- Task to carry out
Return all of the entries below, copying every line without a single change.

- Dataset items
◇ ◇ ◇ ◇ ◇ ◇ ◇

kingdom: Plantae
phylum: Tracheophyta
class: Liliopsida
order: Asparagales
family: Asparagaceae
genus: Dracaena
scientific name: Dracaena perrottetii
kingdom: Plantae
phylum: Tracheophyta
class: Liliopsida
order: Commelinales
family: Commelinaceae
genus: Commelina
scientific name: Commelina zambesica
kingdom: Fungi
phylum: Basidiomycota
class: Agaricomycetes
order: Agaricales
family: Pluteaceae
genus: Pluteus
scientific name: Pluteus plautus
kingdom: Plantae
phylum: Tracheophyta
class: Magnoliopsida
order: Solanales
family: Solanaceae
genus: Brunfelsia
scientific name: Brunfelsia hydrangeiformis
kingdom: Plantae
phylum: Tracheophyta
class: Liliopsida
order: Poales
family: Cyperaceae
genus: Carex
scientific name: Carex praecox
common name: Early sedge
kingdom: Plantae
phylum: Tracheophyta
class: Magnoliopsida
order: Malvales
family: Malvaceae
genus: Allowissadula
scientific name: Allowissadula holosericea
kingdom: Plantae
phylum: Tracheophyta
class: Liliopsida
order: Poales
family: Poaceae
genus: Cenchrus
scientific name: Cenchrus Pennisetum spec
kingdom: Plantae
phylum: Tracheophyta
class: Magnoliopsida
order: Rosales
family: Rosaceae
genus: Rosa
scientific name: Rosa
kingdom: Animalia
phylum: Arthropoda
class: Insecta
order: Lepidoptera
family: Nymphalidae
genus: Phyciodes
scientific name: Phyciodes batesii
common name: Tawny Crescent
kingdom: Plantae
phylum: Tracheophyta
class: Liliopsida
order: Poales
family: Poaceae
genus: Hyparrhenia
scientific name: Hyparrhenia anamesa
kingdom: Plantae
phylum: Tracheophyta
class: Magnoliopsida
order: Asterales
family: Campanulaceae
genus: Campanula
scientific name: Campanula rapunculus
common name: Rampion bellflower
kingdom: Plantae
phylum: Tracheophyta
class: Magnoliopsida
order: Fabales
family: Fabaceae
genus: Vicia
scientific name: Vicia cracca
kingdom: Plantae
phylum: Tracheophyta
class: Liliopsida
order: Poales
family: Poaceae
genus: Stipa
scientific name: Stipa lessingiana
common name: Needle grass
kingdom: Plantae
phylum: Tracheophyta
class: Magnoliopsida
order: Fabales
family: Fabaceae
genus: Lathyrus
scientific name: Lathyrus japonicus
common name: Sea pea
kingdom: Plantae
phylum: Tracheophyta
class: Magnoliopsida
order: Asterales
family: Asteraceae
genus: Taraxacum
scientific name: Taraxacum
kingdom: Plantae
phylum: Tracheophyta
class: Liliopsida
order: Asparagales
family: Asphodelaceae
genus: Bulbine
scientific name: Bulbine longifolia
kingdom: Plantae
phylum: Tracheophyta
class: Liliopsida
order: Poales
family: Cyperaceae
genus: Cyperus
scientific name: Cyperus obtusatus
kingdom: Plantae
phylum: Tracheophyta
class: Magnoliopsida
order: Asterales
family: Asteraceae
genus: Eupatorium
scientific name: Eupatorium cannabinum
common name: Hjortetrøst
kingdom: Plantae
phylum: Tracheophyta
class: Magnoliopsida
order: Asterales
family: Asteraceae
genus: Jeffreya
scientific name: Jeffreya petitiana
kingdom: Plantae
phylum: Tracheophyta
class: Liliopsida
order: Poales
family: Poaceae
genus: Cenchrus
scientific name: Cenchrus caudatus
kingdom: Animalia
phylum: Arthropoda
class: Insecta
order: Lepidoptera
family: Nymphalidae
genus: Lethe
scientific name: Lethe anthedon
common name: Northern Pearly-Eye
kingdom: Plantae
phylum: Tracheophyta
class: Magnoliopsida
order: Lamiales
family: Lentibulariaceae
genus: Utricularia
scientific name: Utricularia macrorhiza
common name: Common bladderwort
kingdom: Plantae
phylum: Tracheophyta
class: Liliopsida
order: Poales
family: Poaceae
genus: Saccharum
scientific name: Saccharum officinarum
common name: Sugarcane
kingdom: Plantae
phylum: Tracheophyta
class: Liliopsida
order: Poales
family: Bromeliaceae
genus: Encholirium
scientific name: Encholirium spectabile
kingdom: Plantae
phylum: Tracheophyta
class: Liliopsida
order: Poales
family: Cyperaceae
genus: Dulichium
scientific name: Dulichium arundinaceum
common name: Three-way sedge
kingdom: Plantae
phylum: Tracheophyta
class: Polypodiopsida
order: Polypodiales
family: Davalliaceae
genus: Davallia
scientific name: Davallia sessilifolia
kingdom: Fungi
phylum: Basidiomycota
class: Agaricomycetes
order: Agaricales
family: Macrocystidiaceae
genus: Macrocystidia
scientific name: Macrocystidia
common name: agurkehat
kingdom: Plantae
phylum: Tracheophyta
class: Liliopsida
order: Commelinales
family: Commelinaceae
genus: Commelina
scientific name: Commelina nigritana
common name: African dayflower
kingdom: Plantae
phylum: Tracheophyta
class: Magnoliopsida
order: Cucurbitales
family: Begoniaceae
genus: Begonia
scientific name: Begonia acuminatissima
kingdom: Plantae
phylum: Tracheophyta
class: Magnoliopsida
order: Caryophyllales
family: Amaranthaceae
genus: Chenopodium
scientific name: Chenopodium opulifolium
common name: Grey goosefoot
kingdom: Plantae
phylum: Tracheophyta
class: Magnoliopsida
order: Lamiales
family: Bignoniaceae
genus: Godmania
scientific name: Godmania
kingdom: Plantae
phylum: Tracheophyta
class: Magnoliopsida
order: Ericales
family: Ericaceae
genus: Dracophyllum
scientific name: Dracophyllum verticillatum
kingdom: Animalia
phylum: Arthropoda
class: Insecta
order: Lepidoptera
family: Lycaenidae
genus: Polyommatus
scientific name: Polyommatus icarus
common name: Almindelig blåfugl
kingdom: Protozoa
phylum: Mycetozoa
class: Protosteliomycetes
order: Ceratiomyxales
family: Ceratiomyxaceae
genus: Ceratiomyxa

◇ ◇ ◇ ◇ ◇ ◇ ◇

- Task result
kingdom: Plantae
phylum: Tracheophyta
class: Liliopsida
order: Asparagales
family: Asparagaceae
genus: Dracaena
scientific name: Dracaena perrottetii
kingdom: Plantae
phylum: Tracheophyta
class: Liliopsida
order: Commelinales
family: Commelinaceae
genus: Commelina
scientific name: Commelina zambesica
kingdom: Fungi
phylum: Basidiomycota
class: Agaricomycetes
order: Agaricales
family: Pluteaceae
genus: Pluteus
scientific name: Pluteus plautus
kingdom: Plantae
phylum: Tracheophyta
class: Magnoliopsida
order: Solanales
family: Solanaceae
genus: Brunfelsia
scientific name: Brunfelsia hydrangeiformis
kingdom: Plantae
phylum: Tracheophyta
class: Liliopsida
order: Poales
family: Cyperaceae
genus: Carex
scientific name: Carex praecox
common name: Early sedge
kingdom: Plantae
phylum: Tracheophyta
class: Magnoliopsida
order: Malvales
family: Malvaceae
genus: Allowissadula
scientific name: Allowissadula holosericea
kingdom: Plantae
phylum: Tracheophyta
class: Liliopsida
order: Poales
family: Poaceae
genus: Cenchrus
scientific name: Cenchrus Pennisetum spec
kingdom: Plantae
phylum: Tracheophyta
class: Magnoliopsida
order: Rosales
family: Rosaceae
genus: Rosa
scientific name: Rosa
kingdom: Animalia
phylum: Arthropoda
class: Insecta
order: Lepidoptera
family: Nymphalidae
genus: Phyciodes
scientific name: Phyciodes batesii
common name: Tawny Crescent
kingdom: Plantae
phylum: Tracheophyta
class: Liliopsida
order: Poales
family: Poaceae
genus: Hyparrhenia
scientific name: Hyparrhenia anamesa
kingdom: Plantae
phylum: Tracheophyta
class: Magnoliopsida
order: Asterales
family: Campanulaceae
genus: Campanula
scientific name: Campanula rapunculus
common name: Rampion bellflower
kingdom: Plantae
phylum: Tracheophyta
class: Magnoliopsida
order: Fabales
family: Fabaceae
genus: Vicia
scientific name: Vicia cracca
kingdom: Plantae
phylum: Tracheophyta
class: Liliopsida
order: Poales
family: Poaceae
genus: Stipa
scientific name: Stipa lessingiana
common name: Needle grass
kingdom: Plantae
phylum: Tracheophyta
class: Magnoliopsida
order: Fabales
family: Fabaceae
genus: Lathyrus
scientific name: Lathyrus japonicus
common name: Sea pea
kingdom: Plantae
phylum: Tracheophyta
class: Magnoliopsida
order: Asterales
family: Asteraceae
genus: Taraxacum
scientific name: Taraxacum
kingdom: Plantae
phylum: Tracheophyta
class: Liliopsida
order: Asparagales
family: Asphodelaceae
genus: Bulbine
scientific name: Bulbine longifolia
kingdom: Plantae
phylum: Tracheophyta
class: Liliopsida
order: Poales
family: Cyperaceae
genus: Cyperus
scientific name: Cyperus obtusatus
kingdom: Plantae
phylum: Tracheophyta
class: Magnoliopsida
order: Asterales
family: Asteraceae
genus: Eupatorium
scientific name: Eupatorium cannabinum
common name: Hjortetrøst
kingdom: Plantae
phylum: Tracheophyta
class: Magnoliopsida
order: Asterales
family: Asteraceae
genus: Jeffreya
scientific name: Jeffreya petitiana
kingdom: Plantae
phylum: Tracheophyta
class: Liliopsida
order: Poales
family: Poaceae
genus: Cenchrus
scientific name: Cenchrus caudatus
kingdom: Animalia
phylum: Arthropoda
class: Insecta
order: Lepidoptera
family: Nymphalidae
genus: Lethe
scientific name: Lethe anthedon
common name: Northern Pearly-Eye
kingdom: Plantae
phylum: Tracheophyta
class: Magnoliopsida
order: Lamiales
family: Lentibulariaceae
genus: Utricularia
scientific name: Utricularia macrorhiza
common name: Common bladderwort
kingdom: Plantae
phylum: Tracheophyta
class: Liliopsida
order: Poales
family: Poaceae
genus: Saccharum
scientific name: Saccharum officinarum
common name: Sugarcane
kingdom: Plantae
phylum: Tracheophyta
class: Liliopsida
order: Poales
family: Bromeliaceae
genus: Encholirium
scientific name: Encholirium spectabile
kingdom: Plantae
phylum: Tracheophyta
class: Liliopsida
order: Poales
family: Cyperaceae
genus: Dulichium
scientific name: Dulichium arundinaceum
common name: Three-way sedge
kingdom: Plantae
phylum: Tracheophyta
class: Polypodiopsida
order: Polypodiales
family: Davalliaceae
genus: Davallia
scientific name: Davallia sessilifolia
kingdom: Fungi
phylum: Basidiomycota
class: Agaricomycetes
order: Agaricales
family: Macrocystidiaceae
genus: Macrocystidia
scientific name: Macrocystidia
common name: agurkehat
kingdom: Plantae
phylum: Tracheophyta
class: Liliopsida
order: Commelinales
family: Commelinaceae
genus: Commelina
scientific name: Commelina nigritana
common name: African dayflower
kingdom: Plantae
phylum: Tracheophyta
class: Magnoliopsida
order: Cucurbitales
family: Begoniaceae
genus: Begonia
scientific name: Begonia acuminatissima
kingdom: Plantae
phylum: Tracheophyta
class: Magnoliopsida
order: Caryophyllales
family: Amaranthaceae
genus: Chenopodium
scientific name: Chenopodium opulifolium
common name: Grey goosefoot
kingdom: Plantae
phylum: Tracheophyta
class: Magnoliopsida
order: Lamiales
family: Bignoniaceae
genus: Godmania
scientific name: Godmania
kingdom: Plantae
phylum: Tracheophyta
class: Magnoliopsida
order: Ericales
family: Ericaceae
genus: Dracophyllum
scientific name: Dracophyllum verticillatum
kingdom: Animalia
phylum: Arthropoda
class: Insecta
order: Lepidoptera
family: Lycaenidae
genus: Polyommatus
scientific name: Polyommatus icarus
common name: Almindelig blåfugl
kingdom: Protozoa
phylum: Mycetozoa
class: Protosteliomycetes
order: Ceratiomyxales
family: Ceratiomyxaceae
genus: Ceratiomyxa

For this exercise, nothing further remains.